Once I post the position, I wait for 4 or so days to get a selection of student resumes to review; the best of them, I interview (these days via Zoom). I always keep the ones who do not get hired in a file so when I do have another opening, I can reach out. Pre-covid, I brought on interns; this was the best source of future employees. Now it's entirely through our company's website.”
He continued, “We've had a few people have to learn new positions; I tried not to have employees hover over or next to each other; fortunately we'd shot basic how-to videos for Audio and CG, plus printer shot sheets for all the standard camera shots. This at least minimized close contact. I got a refresher course on the switcher using an IPhone and a flexible phone holder should I be pressed into directing.

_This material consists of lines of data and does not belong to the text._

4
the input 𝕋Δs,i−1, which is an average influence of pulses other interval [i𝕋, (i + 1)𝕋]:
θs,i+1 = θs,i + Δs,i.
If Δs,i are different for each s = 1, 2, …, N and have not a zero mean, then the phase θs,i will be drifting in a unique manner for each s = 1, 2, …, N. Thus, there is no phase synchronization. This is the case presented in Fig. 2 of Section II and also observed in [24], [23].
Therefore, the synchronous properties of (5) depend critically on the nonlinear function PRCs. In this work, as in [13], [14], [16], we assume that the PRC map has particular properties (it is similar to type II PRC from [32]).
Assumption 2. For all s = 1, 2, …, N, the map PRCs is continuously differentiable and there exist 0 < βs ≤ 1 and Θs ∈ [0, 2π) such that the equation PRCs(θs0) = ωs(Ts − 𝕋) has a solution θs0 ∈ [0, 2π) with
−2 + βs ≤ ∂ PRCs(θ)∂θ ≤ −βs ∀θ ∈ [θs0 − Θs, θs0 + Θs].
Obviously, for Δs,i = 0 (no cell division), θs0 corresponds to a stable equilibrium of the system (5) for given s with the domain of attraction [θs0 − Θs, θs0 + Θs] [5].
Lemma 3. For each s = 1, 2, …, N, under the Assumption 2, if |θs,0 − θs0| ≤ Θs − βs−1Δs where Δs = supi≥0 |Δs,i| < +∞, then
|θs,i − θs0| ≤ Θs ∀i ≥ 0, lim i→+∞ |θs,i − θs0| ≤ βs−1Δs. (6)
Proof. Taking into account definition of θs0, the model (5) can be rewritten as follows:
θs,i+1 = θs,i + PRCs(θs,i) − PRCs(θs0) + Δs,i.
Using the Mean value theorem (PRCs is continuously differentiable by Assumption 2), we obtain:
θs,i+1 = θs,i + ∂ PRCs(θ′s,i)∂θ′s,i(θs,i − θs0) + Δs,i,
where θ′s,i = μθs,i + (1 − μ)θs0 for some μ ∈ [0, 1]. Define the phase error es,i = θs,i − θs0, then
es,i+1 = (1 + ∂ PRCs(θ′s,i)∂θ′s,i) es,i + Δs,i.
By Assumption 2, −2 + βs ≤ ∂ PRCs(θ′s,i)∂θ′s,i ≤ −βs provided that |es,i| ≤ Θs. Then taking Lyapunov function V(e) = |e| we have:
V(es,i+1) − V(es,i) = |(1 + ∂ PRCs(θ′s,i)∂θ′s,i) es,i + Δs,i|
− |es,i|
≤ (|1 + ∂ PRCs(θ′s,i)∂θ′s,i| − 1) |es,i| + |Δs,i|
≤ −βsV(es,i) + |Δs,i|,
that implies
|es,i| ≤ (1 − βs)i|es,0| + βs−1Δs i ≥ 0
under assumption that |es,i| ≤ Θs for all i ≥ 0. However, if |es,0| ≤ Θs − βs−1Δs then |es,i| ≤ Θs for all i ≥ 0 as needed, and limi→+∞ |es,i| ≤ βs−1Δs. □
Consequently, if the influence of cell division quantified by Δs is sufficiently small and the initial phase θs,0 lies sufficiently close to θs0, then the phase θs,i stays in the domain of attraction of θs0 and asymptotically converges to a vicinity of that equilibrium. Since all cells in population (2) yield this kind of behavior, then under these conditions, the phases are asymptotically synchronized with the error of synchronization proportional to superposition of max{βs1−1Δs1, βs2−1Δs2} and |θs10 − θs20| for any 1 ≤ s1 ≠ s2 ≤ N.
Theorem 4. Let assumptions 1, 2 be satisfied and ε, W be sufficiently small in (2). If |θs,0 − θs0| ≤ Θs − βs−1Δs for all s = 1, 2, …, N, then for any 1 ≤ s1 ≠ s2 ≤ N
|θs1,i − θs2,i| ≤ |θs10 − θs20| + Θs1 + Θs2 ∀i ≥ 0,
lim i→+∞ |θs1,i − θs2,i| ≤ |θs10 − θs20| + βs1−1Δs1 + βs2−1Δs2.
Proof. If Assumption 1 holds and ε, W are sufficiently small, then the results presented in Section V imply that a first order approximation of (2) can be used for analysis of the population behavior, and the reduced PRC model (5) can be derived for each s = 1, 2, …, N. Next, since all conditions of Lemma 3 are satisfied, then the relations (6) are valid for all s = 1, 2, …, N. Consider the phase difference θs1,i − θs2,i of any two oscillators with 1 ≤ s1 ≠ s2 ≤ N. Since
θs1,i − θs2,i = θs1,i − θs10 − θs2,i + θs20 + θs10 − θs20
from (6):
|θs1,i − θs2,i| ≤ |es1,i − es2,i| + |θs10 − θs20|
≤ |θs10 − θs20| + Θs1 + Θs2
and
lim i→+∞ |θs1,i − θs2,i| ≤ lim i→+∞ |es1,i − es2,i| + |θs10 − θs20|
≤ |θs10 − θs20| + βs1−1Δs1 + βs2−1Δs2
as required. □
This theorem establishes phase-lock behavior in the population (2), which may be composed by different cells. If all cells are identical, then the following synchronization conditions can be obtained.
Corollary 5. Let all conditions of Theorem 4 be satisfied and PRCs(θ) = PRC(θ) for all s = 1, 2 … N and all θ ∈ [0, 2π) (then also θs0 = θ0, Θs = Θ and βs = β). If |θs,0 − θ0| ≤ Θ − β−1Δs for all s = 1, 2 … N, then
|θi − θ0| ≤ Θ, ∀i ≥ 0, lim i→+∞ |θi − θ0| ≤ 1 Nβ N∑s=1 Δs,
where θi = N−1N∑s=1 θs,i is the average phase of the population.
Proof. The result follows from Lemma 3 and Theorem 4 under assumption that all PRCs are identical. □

Surprisingly, recruiting has not been an issue. Turn over slowed to a crawl when the pandemic hit; it is only now returning to normal levels (3 part timers move on per year, after about a year in the position; once every 18 months for full timers). My main tip; ALWAYS have a succession plan in place, and ALWAYS have a couple of names in your file that you can call should you need someone. Certainly, know the local college's TV Production departments.
COVID has caused a lot of juggling too. When someone calls me and has to stay home for a week due to contact with someone positive, we cover the best we can. I also keep a list of former, well-trained local ex-employees and use them fairly regularly. I even had two former directors come back and get re-familiarized with the switcher, all "just in case." Of course I do a fair amount of crew work, especially when I get very little lead time before I have to fill for the person.
Our Engineering department, which is small, has had no turnover for a couple years. The company does not pay for high end training that I am aware of.”